Our workflow uses the functional normalization approach¹⁶, which exploits internal control probes designed to detect technical variations without assaying biological differences.

It has been shown to perform favourably when compared to other approaches¹⁷. Using the internal control probes avoids the problems associated with global normalization methods, where biological variation can be mistaken for a technical effect and removed. This is especially important in studies where groups are expected to have differential methylation signatures, such as multiple tissue studies¹⁸.

Conversations on the best approaches for normalization in DNAm data pipelines are ongoing¹⁹.

Principal Components

The default of selecting only two principal components is often too low for this type of data. Often you will see a drop-off in proportion of variance explained after a certain number of principal components, and this can indicate an efficient selection.
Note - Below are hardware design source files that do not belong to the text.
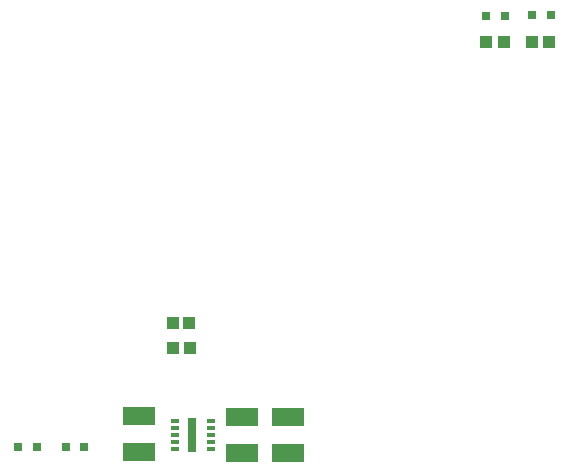
<source format=gtp>
G04 Layer_Color=7318015*
%FSLAX24Y24*%
%MOIN*%
G70*
G01*
G75*
%ADD12R,0.1102X0.0591*%
%ADD13R,0.0394X0.0433*%
%ADD14R,0.0413X0.0394*%
%ADD15R,0.0315X0.0315*%
%ADD77R,0.0276X0.1142*%
%ADD78R,0.0256X0.0118*%
D12*
X11201Y29370D02*
D03*
Y28189D02*
D03*
X14606Y28150D02*
D03*
Y29331D02*
D03*
X16142Y28150D02*
D03*
Y29331D02*
D03*
D13*
X24841Y41849D02*
D03*
X24290D02*
D03*
X12867Y32492D02*
D03*
X12315D02*
D03*
X12878Y31629D02*
D03*
X12326D02*
D03*
D14*
X22750Y41849D02*
D03*
X23340D02*
D03*
D15*
X23378Y42722D02*
D03*
X22748D02*
D03*
X24910Y42731D02*
D03*
X24280D02*
D03*
X9370Y28346D02*
D03*
X8740D02*
D03*
X7795D02*
D03*
X7165D02*
D03*
D77*
X12942Y28740D02*
D03*
D78*
X13593Y29213D02*
D03*
Y28976D02*
D03*
Y28740D02*
D03*
Y28504D02*
D03*
Y28268D02*
D03*
X12392D02*
D03*
Y28504D02*
D03*
Y28740D02*
D03*
Y28976D02*
D03*
Y29213D02*
D03*
M02*

</source>
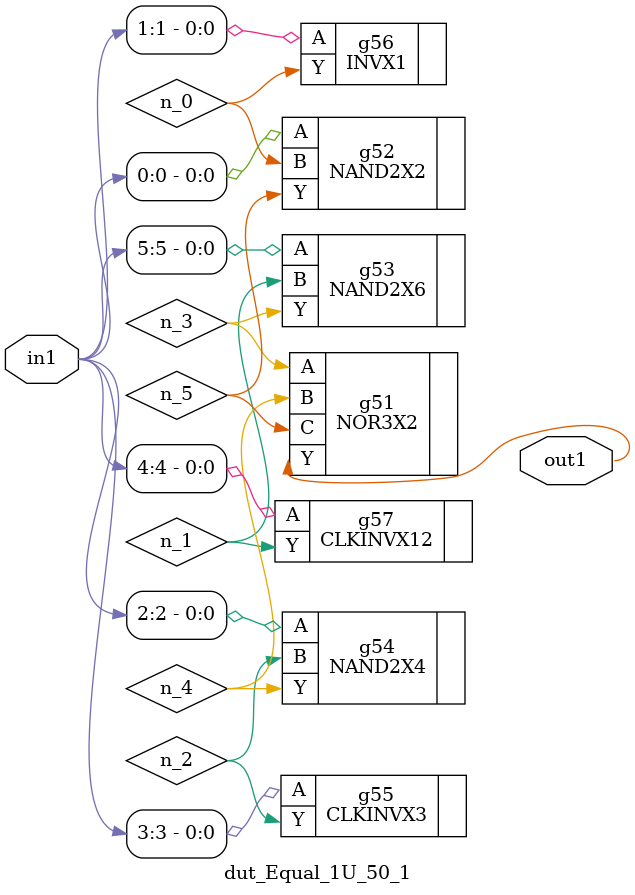
<source format=v>
`timescale 1ps / 1ps


module dut_Equal_1U_50_1(in1, out1);
  input [5:0] in1;
  output out1;
  wire [5:0] in1;
  wire out1;
  wire n_0, n_1, n_2, n_3, n_4, n_5;
  NOR3X2 g51(.A (n_3), .B (n_4), .C (n_5), .Y (out1));
  NAND2X2 g52(.A (in1[0]), .B (n_0), .Y (n_5));
  NAND2X4 g54(.A (in1[2]), .B (n_2), .Y (n_4));
  NAND2X6 g53(.A (in1[5]), .B (n_1), .Y (n_3));
  CLKINVX3 g55(.A (in1[3]), .Y (n_2));
  CLKINVX12 g57(.A (in1[4]), .Y (n_1));
  INVX1 g56(.A (in1[1]), .Y (n_0));
endmodule



</source>
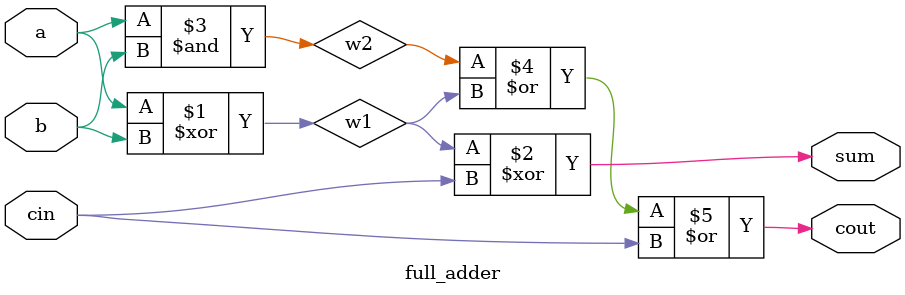
<source format=sv>
module top_module (
    input [3:0] x,
    input [3:0] y,
    output [4:0] sum
);
    wire [3:0] carry;
    
    // Full adder instances
    full_adder fa0(.a(x[0]), .b(y[0]), .cin(0), .sum(sum[0]), .cout(carry[0]));
    full_adder fa1(.a(x[1]), .b(y[1]), .cin(carry[0]), .sum(sum[1]), .cout(carry[1]));
    full_adder fa2(.a(x[2]), .b(y[2]), .cin(carry[1]), .sum(sum[2]), .cout(carry[2]));
    full_adder fa3(.a(x[3]), .b(y[3]), .cin(carry[2]), .sum(sum[3]), .cout(carry[3]));
    
    // Overflow bit
    assign sum[4] = carry[3];
    
endmodule
module full_adder (
    input a,
    input b,
    input cin,
    output sum,
    output cout
);
    wire w1, w2;
    
    // First stage
    xor (w1, a, b);
    xor (sum, w1, cin);
    
    // Second stage
    and (w2, a, b);
    or (cout, w2, w1, cin);
    
endmodule

</source>
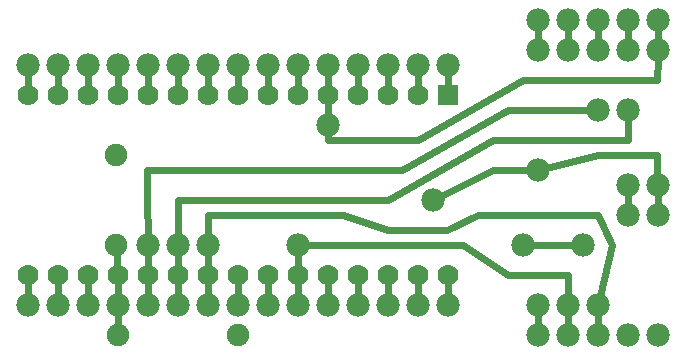
<source format=gtl>
G04 MADE WITH FRITZING*
G04 WWW.FRITZING.ORG*
G04 DOUBLE SIDED*
G04 HOLES PLATED*
G04 CONTOUR ON CENTER OF CONTOUR VECTOR*
%ASAXBY*%
%FSLAX23Y23*%
%MOIN*%
%OFA0B0*%
%SFA1.0B1.0*%
%ADD10C,0.075000*%
%ADD11C,0.070000*%
%ADD12C,0.078000*%
%ADD13R,0.070000X0.069972*%
%ADD14C,0.024000*%
%LNCOPPER1*%
G90*
G70*
G54D10*
X385Y673D03*
X385Y373D03*
X385Y673D03*
X385Y373D03*
X790Y73D03*
X390Y73D03*
X790Y73D03*
X390Y73D03*
G54D11*
X1491Y873D03*
X1391Y873D03*
X1291Y873D03*
X1191Y873D03*
X1091Y873D03*
X991Y873D03*
X891Y873D03*
X791Y873D03*
X691Y873D03*
X591Y873D03*
X491Y873D03*
X391Y873D03*
X291Y873D03*
X191Y873D03*
X91Y873D03*
X1491Y273D03*
X1391Y273D03*
X1291Y273D03*
X1191Y273D03*
X1091Y273D03*
X991Y273D03*
X891Y273D03*
X791Y273D03*
X691Y273D03*
X591Y273D03*
X491Y273D03*
X391Y273D03*
X291Y273D03*
X191Y273D03*
X91Y273D03*
G54D12*
X1440Y523D03*
X1940Y373D03*
X1740Y373D03*
X990Y373D03*
X690Y373D03*
X490Y373D03*
X590Y373D03*
X1090Y773D03*
X2090Y823D03*
X1990Y823D03*
X2090Y573D03*
X2190Y573D03*
X1790Y623D03*
X2090Y473D03*
X2190Y473D03*
X1790Y173D03*
X1890Y173D03*
X1990Y173D03*
X1790Y1023D03*
X1890Y1023D03*
X1990Y1023D03*
X2090Y1023D03*
X2190Y1023D03*
X1790Y1123D03*
X1890Y1123D03*
X1990Y1123D03*
X2090Y1123D03*
X2190Y1123D03*
X1790Y73D03*
X1890Y73D03*
X1990Y73D03*
X2090Y73D03*
X2190Y73D03*
X1491Y973D03*
X1391Y973D03*
X1291Y973D03*
X1191Y973D03*
X1091Y973D03*
X991Y973D03*
X891Y973D03*
X791Y973D03*
X691Y973D03*
X591Y973D03*
X491Y973D03*
X391Y973D03*
X291Y973D03*
X191Y973D03*
X91Y973D03*
X1491Y173D03*
X1391Y173D03*
X1291Y173D03*
X1191Y173D03*
X1091Y173D03*
X991Y173D03*
X891Y173D03*
X791Y173D03*
X691Y173D03*
X591Y173D03*
X491Y173D03*
X391Y173D03*
X291Y173D03*
X191Y173D03*
X91Y173D03*
G54D13*
X1491Y873D03*
G54D14*
X1990Y673D02*
X1819Y630D01*
D02*
X2189Y673D02*
X1990Y673D01*
D02*
X2190Y503D02*
X2189Y673D01*
D02*
X1091Y723D02*
X1091Y844D01*
D02*
X1391Y723D02*
X1091Y723D01*
D02*
X1740Y924D02*
X1391Y723D01*
D02*
X2189Y924D02*
X1740Y924D01*
D02*
X2190Y993D02*
X2189Y924D01*
D02*
X2091Y723D02*
X2090Y793D01*
D02*
X1290Y523D02*
X1641Y723D01*
D02*
X1641Y723D02*
X2091Y723D01*
D02*
X591Y302D02*
X590Y523D01*
D02*
X590Y523D02*
X1290Y523D01*
D02*
X489Y624D02*
X1339Y624D01*
D02*
X1339Y624D02*
X1690Y823D01*
D02*
X1690Y823D02*
X1990Y823D01*
D02*
X491Y302D02*
X489Y624D01*
D02*
X2090Y543D02*
X2090Y503D01*
D02*
X1140Y474D02*
X690Y474D01*
D02*
X1290Y423D02*
X1140Y474D01*
D02*
X1489Y423D02*
X1290Y423D01*
D02*
X1590Y474D02*
X1489Y423D01*
D02*
X2039Y373D02*
X1990Y474D01*
D02*
X1690Y273D02*
X1540Y373D01*
D02*
X1540Y373D02*
X1020Y373D01*
D02*
X1890Y1053D02*
X1890Y1093D01*
D02*
X1790Y1053D02*
X1790Y1093D01*
D02*
X1990Y103D02*
X1990Y143D01*
D02*
X1890Y103D02*
X1890Y143D01*
D02*
X1790Y143D02*
X1790Y103D01*
D02*
X1890Y273D02*
X1690Y273D01*
D02*
X1890Y203D02*
X1890Y273D01*
D02*
X991Y302D02*
X990Y343D01*
D02*
X1990Y474D02*
X1590Y474D01*
D02*
X1997Y202D02*
X2039Y373D01*
D02*
X690Y474D02*
X690Y403D01*
D02*
X690Y343D02*
X691Y302D01*
D02*
X1641Y624D02*
X1760Y623D01*
D02*
X1467Y537D02*
X1641Y624D01*
D02*
X1910Y373D02*
X1770Y373D01*
D02*
X2190Y1053D02*
X2190Y1093D01*
D02*
X2090Y1053D02*
X2090Y1093D01*
D02*
X1990Y1053D02*
X1990Y1093D01*
D02*
X791Y203D02*
X791Y244D01*
D02*
X691Y203D02*
X691Y244D01*
D02*
X391Y203D02*
X391Y244D01*
D02*
X491Y203D02*
X491Y244D01*
D02*
X591Y203D02*
X591Y244D01*
D02*
X1491Y203D02*
X1491Y244D01*
D02*
X1391Y203D02*
X1391Y244D01*
D02*
X1291Y203D02*
X1291Y244D01*
D02*
X1191Y203D02*
X1191Y244D01*
D02*
X1091Y203D02*
X1091Y244D01*
D02*
X991Y203D02*
X991Y244D01*
D02*
X891Y203D02*
X891Y244D01*
D02*
X691Y902D02*
X691Y943D01*
D02*
X591Y902D02*
X591Y943D01*
D02*
X491Y902D02*
X491Y943D01*
D02*
X391Y902D02*
X391Y943D01*
D02*
X291Y902D02*
X291Y943D01*
D02*
X191Y902D02*
X191Y943D01*
D02*
X91Y902D02*
X91Y943D01*
D02*
X91Y203D02*
X91Y244D01*
D02*
X191Y203D02*
X191Y244D01*
D02*
X291Y203D02*
X291Y244D01*
D02*
X1491Y902D02*
X1491Y943D01*
D02*
X1391Y902D02*
X1391Y943D01*
D02*
X1291Y902D02*
X1291Y943D01*
D02*
X1191Y902D02*
X1191Y943D01*
D02*
X1091Y902D02*
X1091Y943D01*
D02*
X991Y902D02*
X991Y943D01*
D02*
X891Y902D02*
X891Y943D01*
D02*
X791Y902D02*
X791Y943D01*
D02*
X391Y143D02*
X390Y102D01*
D02*
X386Y345D02*
X389Y302D01*
G04 End of Copper1*
M02*
</source>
var_explained %>% ggplot(aes(x=PC, y=var_explained)) +
  geom_line() +
  geom_point(color='grey5', fill='#6DACBC', shape=21, size=3) + 
  scale_x_continuous(breaks=1:ncol(pca$x)) +
  xlab("Principal Component") + 
  ylab("Proportion of variance explained") +
  theme_bw()

Running Normalization

In order to run normalization the annotation of the RGset must be updated for EPIC arrays.

RGset@annotation <- c(array = "IlluminaHumanMethylationEPIC", annotation = "ilm10b4.hg19")

By default, functional normalization returns normalized copy number data making the returned GenomicRatioSet twice the size necessary when only beta-values or M-values are required. Therefore, we developed preprocessFunnorm.DNAmArray(), which adds an option not to return these to the preprocessFunnorm() function from minfi.

RGset <- preprocessFunnorm.DNAmArray(
  rgSet = RGset,
  nPCs = 4,
  keepCN = FALSE,
  verbose = TRUE
)

You can now extract the normalized beta values from this object. It can also be advisable to round the beta values to 4 significant figures, which both reduces the data size and provides a realistic measure of the available precision.

betas <- getBeta(RGset, type="Illumina")
betas <- round(betas, 4)

If required, these can be transformed to M-values using minfi’s getM() which applies a logit2-transformation to the beta-values.